Jamison shook his head and got in his car. She stepped to the curb while he pulled away.
“I wish you hadn’t done this,” Trenton said to her with his eyes on the Nova.
“It’s not pretty, but it’s survival. I’m protecting my mother, which I wouldn’t do if I thought she were killing people.” Gwyn turned and walked back to the Starbucks for her car, felt the sun on her back, and smelled car exhaust in the air, tangible as tar.
She remembered staring into Jamison’s eyes, and again sensed the desperation of the damned, a small bitter circle that included not only Mommsa and a handful of guys from her group, but the man she’d just unmasked.
Chapter 12
Gwyn drove to her condo, glancing warily at the spot where Barr—no, Detective Paul Jamison—had parked on the highway less than twenty-four hours ago.
He hadn’t returned, and she felt a wisp of relief until she reminded herself that he was a cop, not a killer, and that it might be nice to have him around with the men’s group murderer still free to carry out his butchery.
She pulled into the garage, glancing in her rear view mirror before climbing out of her car. The parking level was all concrete, windowless with bare bulbs that cast a sickly pale glow where they weren’t throwing shadows into the corners. There were a lot of places to hide, if you were so inclined, especially for a freak like Jesse, who was wiry and short.
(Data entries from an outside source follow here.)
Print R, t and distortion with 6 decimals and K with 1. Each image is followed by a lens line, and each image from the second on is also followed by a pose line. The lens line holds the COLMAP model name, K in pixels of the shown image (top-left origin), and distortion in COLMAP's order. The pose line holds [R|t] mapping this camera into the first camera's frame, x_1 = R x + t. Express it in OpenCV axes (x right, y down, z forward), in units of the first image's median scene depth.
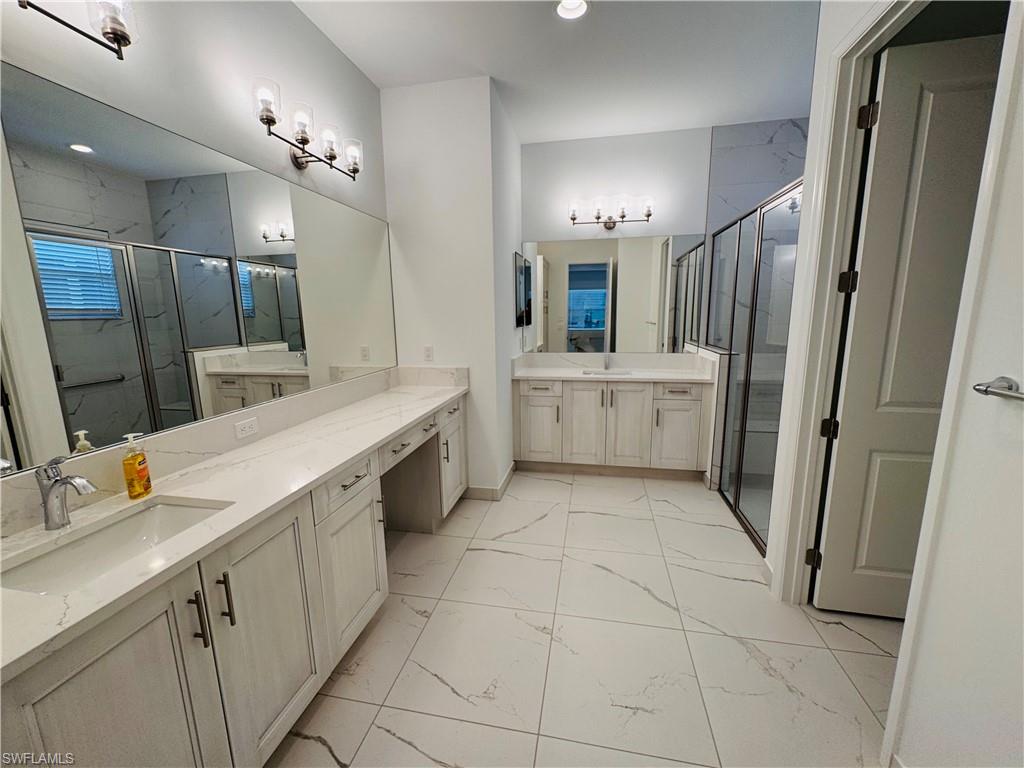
lens RADIAL K [[412.9, 0, 514.2], [0, 412.9, 383.4], [0, 0, 1]] dist [-0.000596, -0.000072]
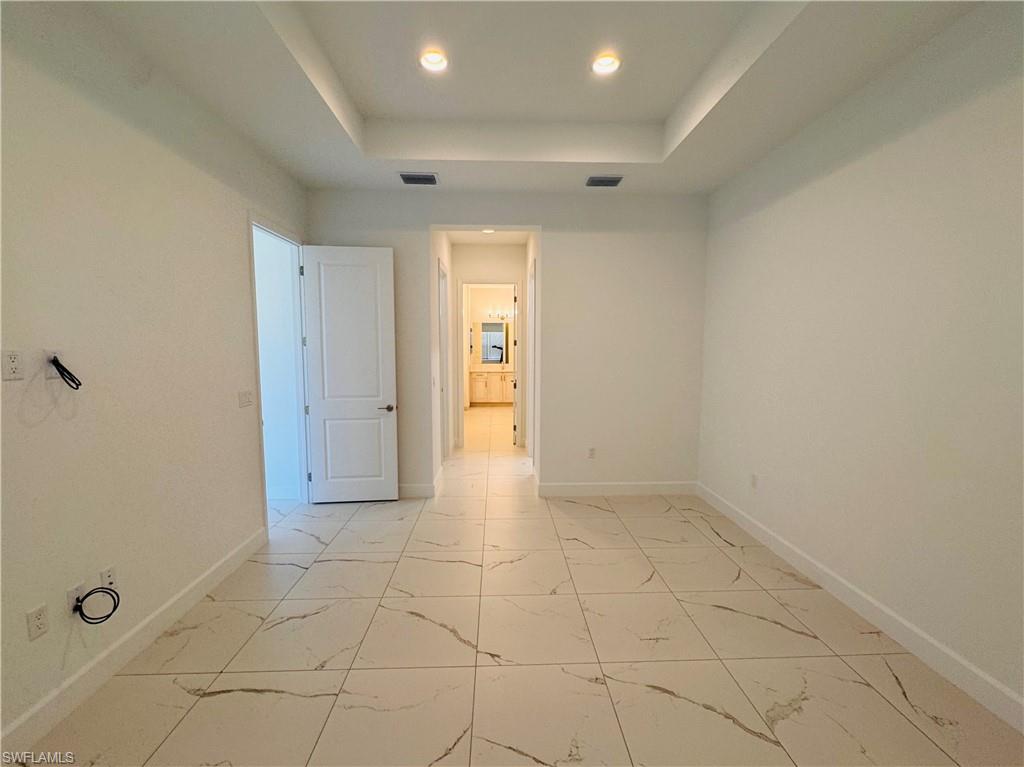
lens RADIAL K [[412.9, 0, 513.8], [0, 412.9, 381.3], [0, 0, 1]] dist [-0.000596, -0.000072]
pose [[0.973422, -0.012736, 0.228665, -0.345720], [0.022581, 0.998925, -0.040488, 0.168647], [-0.227903, 0.044575, 0.972663, -1.751518]]
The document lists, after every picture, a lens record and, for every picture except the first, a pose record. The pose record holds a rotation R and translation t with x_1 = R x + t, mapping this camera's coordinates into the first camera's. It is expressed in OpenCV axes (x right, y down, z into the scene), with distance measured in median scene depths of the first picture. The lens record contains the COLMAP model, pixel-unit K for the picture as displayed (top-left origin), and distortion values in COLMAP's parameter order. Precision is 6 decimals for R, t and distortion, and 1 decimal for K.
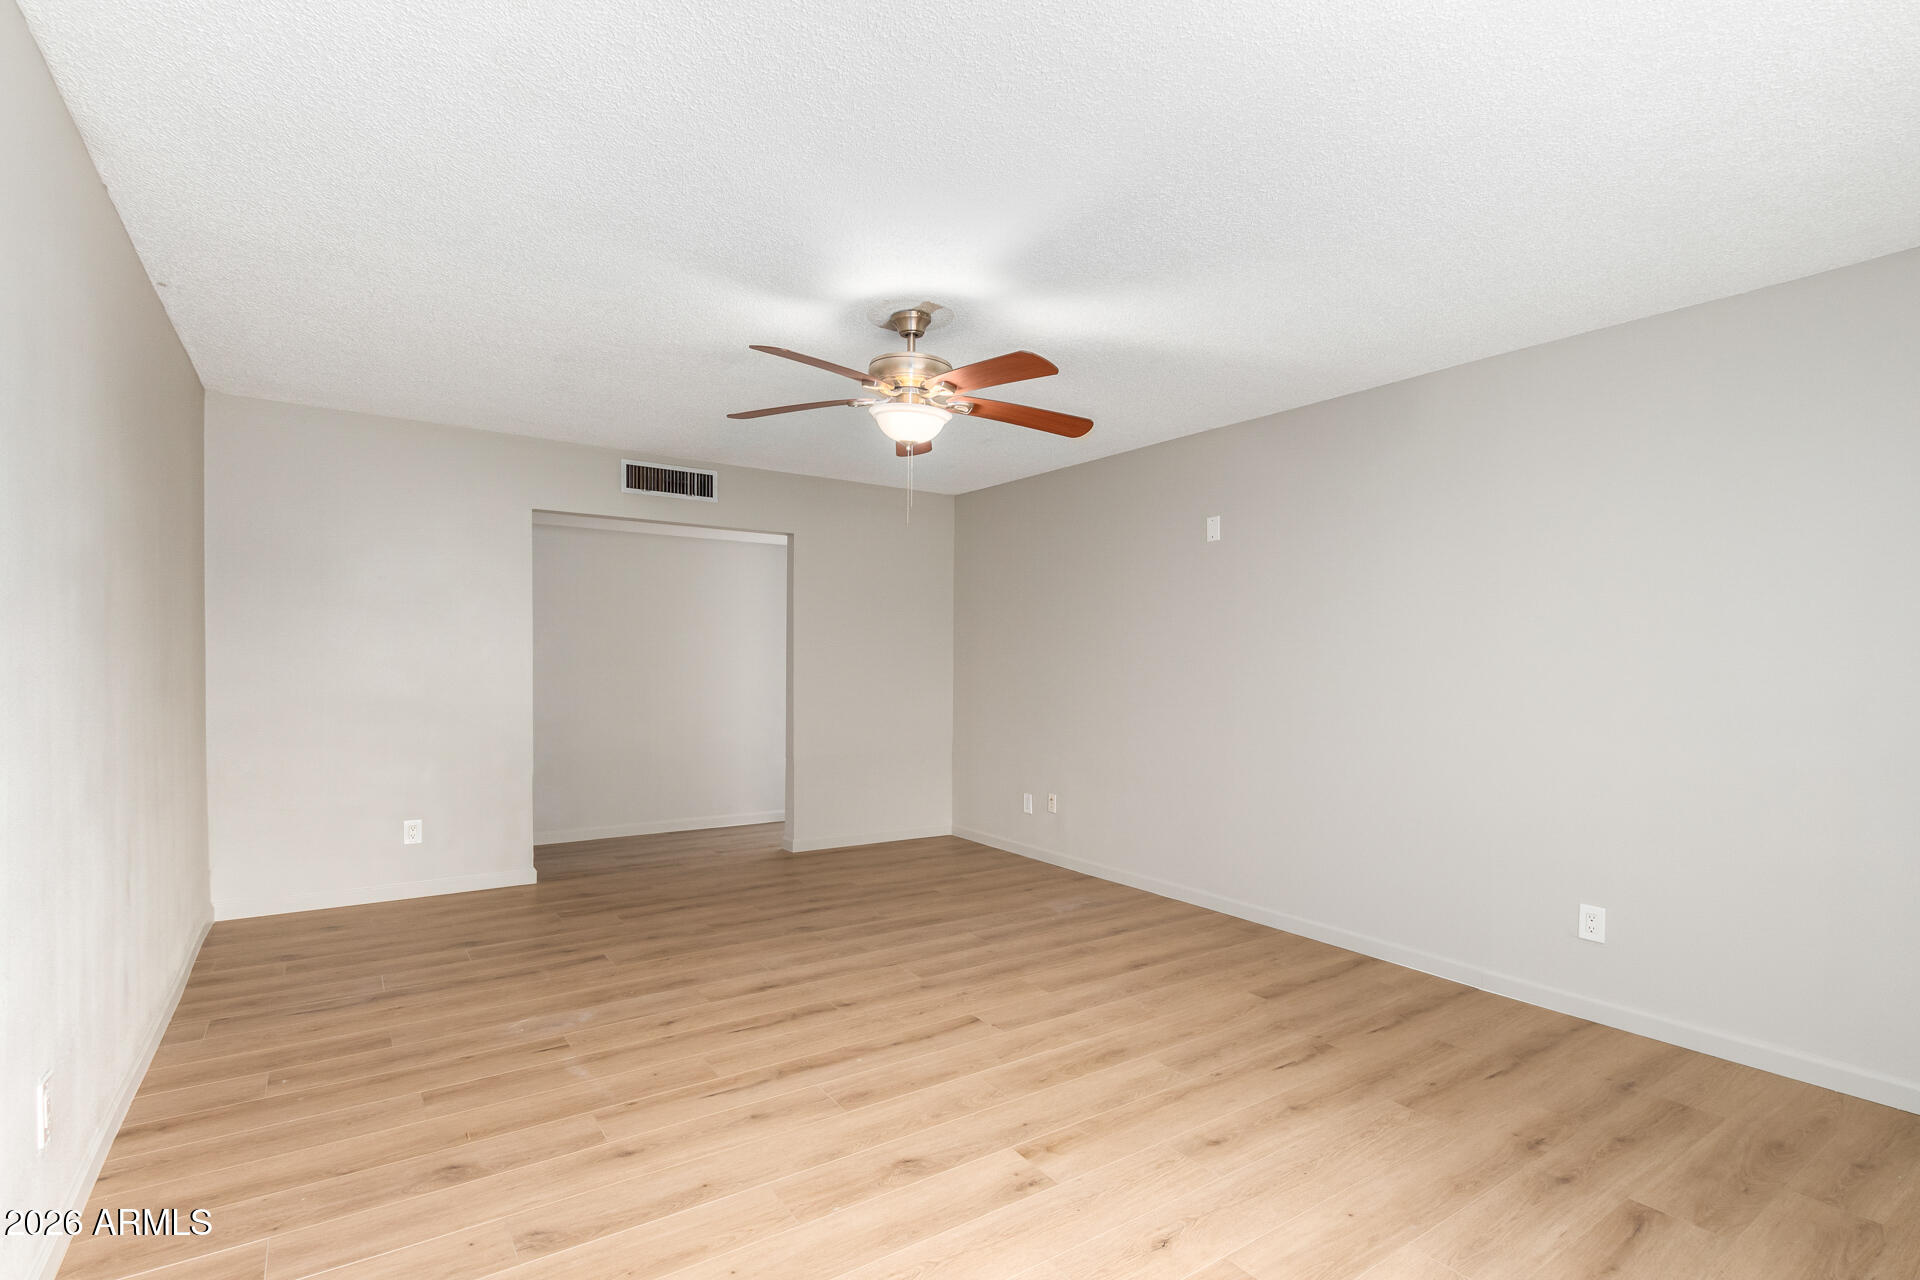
lens RADIAL K [[908.1, 0, 960.6], [0, 908.1, 668.4], [0, 0, 1]] dist [0.007860, -0.000125]
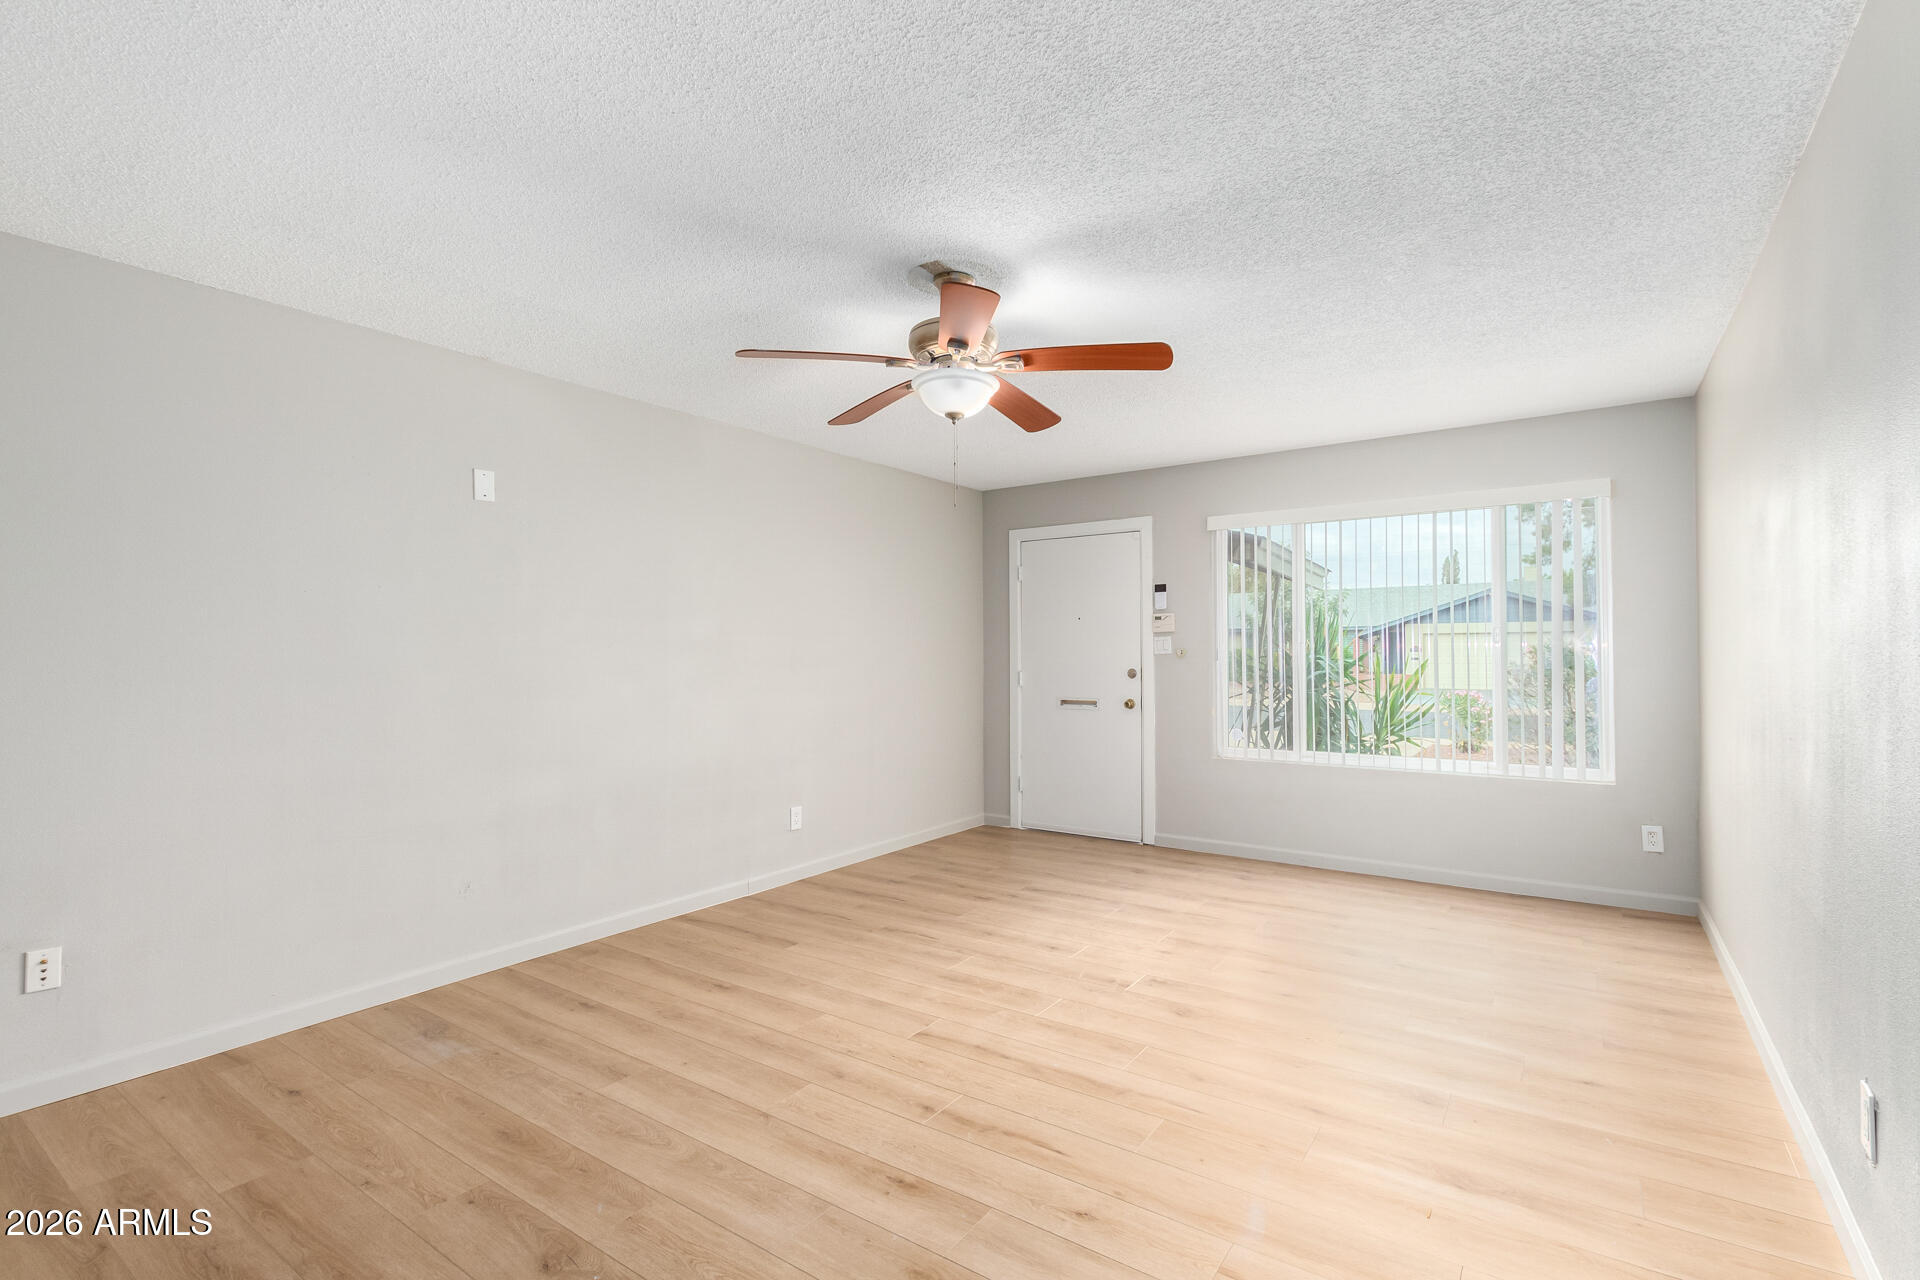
lens RADIAL K [[887.4, 0, 971.4], [0, 887.4, 646.6], [0, 0, 1]] dist [0.005473, 0.000023]
pose [[-0.359560, -0.000448, 0.933122, -0.819758], [0.009249, 0.999949, 0.004044, -0.026592], [-0.933076, 0.010085, -0.359537, 1.191320]]
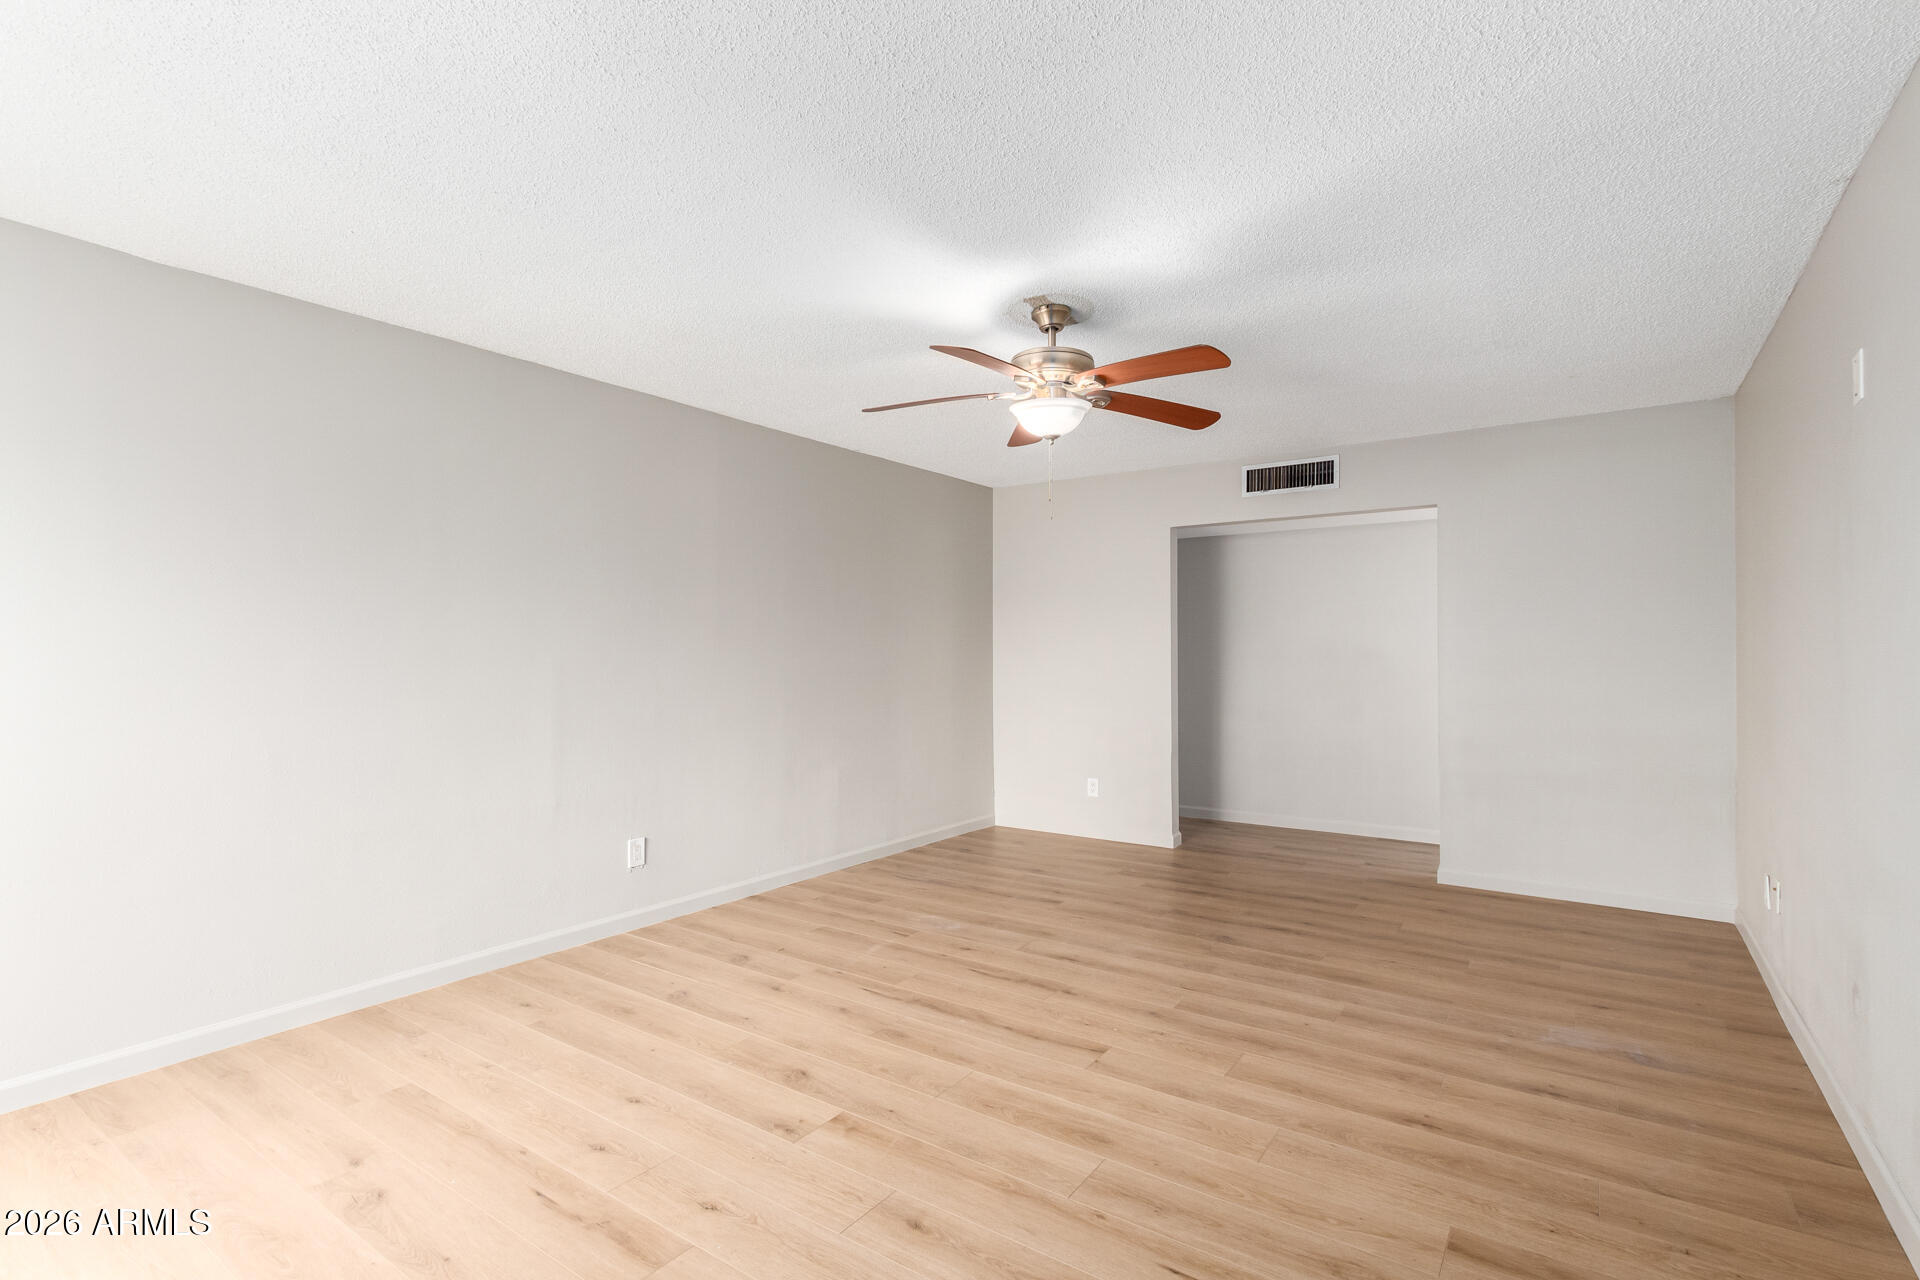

On the drive home she’d remembered his glazed expression during the fight in Pomona, the way he’d raced to lock the exit before raking her body with his eyes. All these thoughts were scoring her nerves when she spotted a motorcycle in the corner. She startled, even though she’d seen it before and was almost certain it belonged to a woman on the first floor.